_What to produce_.
This task calls for printing every entry exactly.

_Source records_.
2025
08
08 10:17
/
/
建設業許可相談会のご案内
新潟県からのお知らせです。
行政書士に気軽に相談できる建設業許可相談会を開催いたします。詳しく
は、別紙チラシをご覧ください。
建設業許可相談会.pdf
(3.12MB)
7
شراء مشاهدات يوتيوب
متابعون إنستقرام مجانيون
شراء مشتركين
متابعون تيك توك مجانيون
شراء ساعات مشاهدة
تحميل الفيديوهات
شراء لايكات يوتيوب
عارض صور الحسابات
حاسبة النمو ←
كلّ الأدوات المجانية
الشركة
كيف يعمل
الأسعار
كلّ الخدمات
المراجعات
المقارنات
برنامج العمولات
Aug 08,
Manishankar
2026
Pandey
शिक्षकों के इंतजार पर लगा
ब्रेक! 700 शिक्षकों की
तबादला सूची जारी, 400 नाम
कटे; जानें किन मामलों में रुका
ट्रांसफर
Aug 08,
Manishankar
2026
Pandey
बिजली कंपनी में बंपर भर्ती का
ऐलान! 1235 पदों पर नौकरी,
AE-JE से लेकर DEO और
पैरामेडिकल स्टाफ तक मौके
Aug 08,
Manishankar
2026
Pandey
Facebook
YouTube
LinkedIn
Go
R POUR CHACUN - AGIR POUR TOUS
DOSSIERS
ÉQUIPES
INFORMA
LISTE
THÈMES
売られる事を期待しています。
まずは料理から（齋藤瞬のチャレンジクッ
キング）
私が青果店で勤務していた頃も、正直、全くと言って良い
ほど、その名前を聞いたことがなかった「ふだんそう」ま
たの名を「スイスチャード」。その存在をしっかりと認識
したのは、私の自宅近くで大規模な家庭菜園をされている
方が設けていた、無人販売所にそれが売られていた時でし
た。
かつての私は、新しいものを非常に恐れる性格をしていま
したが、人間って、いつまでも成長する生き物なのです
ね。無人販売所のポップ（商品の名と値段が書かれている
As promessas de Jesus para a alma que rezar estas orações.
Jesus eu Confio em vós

_Your response_.
2025
08
08 10:17
/
/
建設業許可相談会のご案内
新潟県からのお知らせです。
行政書士に気軽に相談できる建設業許可相談会を開催いたします。詳しく
は、別紙チラシをご覧ください。
建設業許可相談会.pdf
(3.12MB)
7
شراء مشاهدات يوتيوب
متابعون إنستقرام مجانيون
شراء مشتركين
متابعون تيك توك مجانيون
شراء ساعات مشاهدة
تحميل الفيديوهات
شراء لايكات يوتيوب
عارض صور الحسابات
حاسبة النمو ←
كلّ الأدوات المجانية
الشركة
كيف يعمل
الأسعار
كلّ الخدمات
المراجعات
المقارنات
برنامج العمولات
Aug 08,
Manishankar
2026
Pandey
शिक्षकों के इंतजार पर लगा
ब्रेक! 700 शिक्षकों की
तबादला सूची जारी, 400 नाम
कटे; जानें किन मामलों में रुका
ट्रांसफर
Aug 08,
Manishankar
2026
Pandey
बिजली कंपनी में बंपर भर्ती का
ऐलान! 1235 पदों पर नौकरी,
AE-JE से लेकर DEO और
पैरामेडिकल स्टाफ तक मौके
Aug 08,
Manishankar
2026
Pandey
Facebook
YouTube
LinkedIn
Go
R POUR CHACUN - AGIR POUR TOUS
DOSSIERS
ÉQUIPES
INFORMA
LISTE
THÈMES
売られる事を期待しています。
まずは料理から（齋藤瞬のチャレンジクッ
キング）
私が青果店で勤務していた頃も、正直、全くと言って良い
ほど、その名前を聞いたことがなかった「ふだんそう」ま
たの名を「スイスチャード」。その存在をしっかりと認識
したのは、私の自宅近くで大規模な家庭菜園をされている
方が設けていた、無人販売所にそれが売られていた時でし
た。
かつての私は、新しいものを非常に恐れる性格をしていま
したが、人間って、いつまでも成長する生き物なのです
ね。無人販売所のポップ（商品の名と値段が書かれている
As promessas de Jesus para a alma que rezar estas orações.
Jesus eu Confio em vós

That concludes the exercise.